Trap was a very dangerous man. He didn’t look it, sitting there, legs sprawled out in front of him, his chair tipped back and his eyes half closed, but there was ice water running in his veins. More, he had a brain that worked overtime, calculating everything even as he observed the minutest detail of his surroundings.

He had a steady hand and the eyes of an eagle. He was silent and deadly when he stalked an enemy, and he was known to go into an enemy camp alone, death drifting in and the reaper drifting back out. He killed without a sound and thoroughly, taking out the enemy without raising an alarm. When he returned, he was the same exact man – cool and remote, his brain already moving on to solve another problem.

Trap raised those piercing glacier-cold eyes to his. An icy shiver crept down Wyatt’s spine.

“I’ve known you for years,” Wyatt continued. “You get caught up in problems, Trap. Problems that need solvin’. Your brain just won’ let it go. This woman is a problem. That’s what this is.”

Trap sighed. “You know better. You, of all people, know better.”

“You don’ become obsessed with women.

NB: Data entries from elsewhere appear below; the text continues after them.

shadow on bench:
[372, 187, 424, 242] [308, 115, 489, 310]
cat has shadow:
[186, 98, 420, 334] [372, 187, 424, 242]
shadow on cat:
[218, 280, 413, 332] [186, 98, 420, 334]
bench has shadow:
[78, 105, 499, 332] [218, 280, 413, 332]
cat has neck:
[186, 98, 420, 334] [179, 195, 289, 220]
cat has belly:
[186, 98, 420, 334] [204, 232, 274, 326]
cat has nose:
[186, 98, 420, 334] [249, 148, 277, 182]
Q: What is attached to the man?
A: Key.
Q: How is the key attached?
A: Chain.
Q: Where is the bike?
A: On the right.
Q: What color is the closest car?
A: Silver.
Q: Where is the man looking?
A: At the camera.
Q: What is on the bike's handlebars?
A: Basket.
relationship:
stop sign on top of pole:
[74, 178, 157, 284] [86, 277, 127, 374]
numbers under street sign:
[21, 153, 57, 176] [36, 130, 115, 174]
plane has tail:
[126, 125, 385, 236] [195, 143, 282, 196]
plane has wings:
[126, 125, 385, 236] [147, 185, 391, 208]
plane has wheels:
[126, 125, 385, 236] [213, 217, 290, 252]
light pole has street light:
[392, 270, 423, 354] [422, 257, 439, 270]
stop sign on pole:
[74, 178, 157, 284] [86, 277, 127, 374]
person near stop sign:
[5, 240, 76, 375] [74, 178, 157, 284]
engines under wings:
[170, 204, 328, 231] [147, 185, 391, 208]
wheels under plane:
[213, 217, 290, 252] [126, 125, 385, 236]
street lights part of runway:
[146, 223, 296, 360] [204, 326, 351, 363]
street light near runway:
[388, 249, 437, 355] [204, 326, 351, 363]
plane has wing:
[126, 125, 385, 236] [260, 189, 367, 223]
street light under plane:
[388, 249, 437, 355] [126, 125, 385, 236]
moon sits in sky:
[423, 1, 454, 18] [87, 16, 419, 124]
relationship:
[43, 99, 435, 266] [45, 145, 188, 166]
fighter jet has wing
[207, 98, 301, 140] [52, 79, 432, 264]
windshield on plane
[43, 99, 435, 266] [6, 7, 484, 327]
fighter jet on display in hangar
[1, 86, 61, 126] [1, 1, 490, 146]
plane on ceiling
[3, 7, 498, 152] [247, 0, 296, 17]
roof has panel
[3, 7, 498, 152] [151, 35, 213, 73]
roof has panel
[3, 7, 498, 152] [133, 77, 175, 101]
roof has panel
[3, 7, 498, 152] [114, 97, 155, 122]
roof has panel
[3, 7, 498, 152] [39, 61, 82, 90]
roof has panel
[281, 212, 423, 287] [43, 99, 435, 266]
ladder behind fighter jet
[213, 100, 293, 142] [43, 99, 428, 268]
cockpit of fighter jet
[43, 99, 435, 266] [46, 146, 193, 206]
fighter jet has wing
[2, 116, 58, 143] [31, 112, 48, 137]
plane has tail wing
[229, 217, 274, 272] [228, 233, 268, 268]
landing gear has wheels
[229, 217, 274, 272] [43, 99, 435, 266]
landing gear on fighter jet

Hell, Trap, you hook up for an hour or two and then you walk. Not a night. An hour or two at the most.”

Trap didn’t deny it. “I fuck ’em and then walk away because I don’t need the entanglement but I need the release.” He stated the fact mildly. Unashamed. Uncaring.

“This woman is a problem to solve to you. That’s all she is. This has nothin’ to do with the woman herself, just the mystery of her. You have to know that.” Wyatt’s Cajun accent was becoming more noticeable, the only thing that betrayed his wariness.

Trap’s expression didn’t change. His icy gaze didn’t leave Wyatt’s face as he took a long pull on the beer and set it down. “You grew up in that family of yours, Wyatt. You got your grandmother. Sweet and kind. You had all this.” He gestured toward the swamp where Wyatt had grown up. “Running wild. Living a life. Having a family. You know what that’s like.”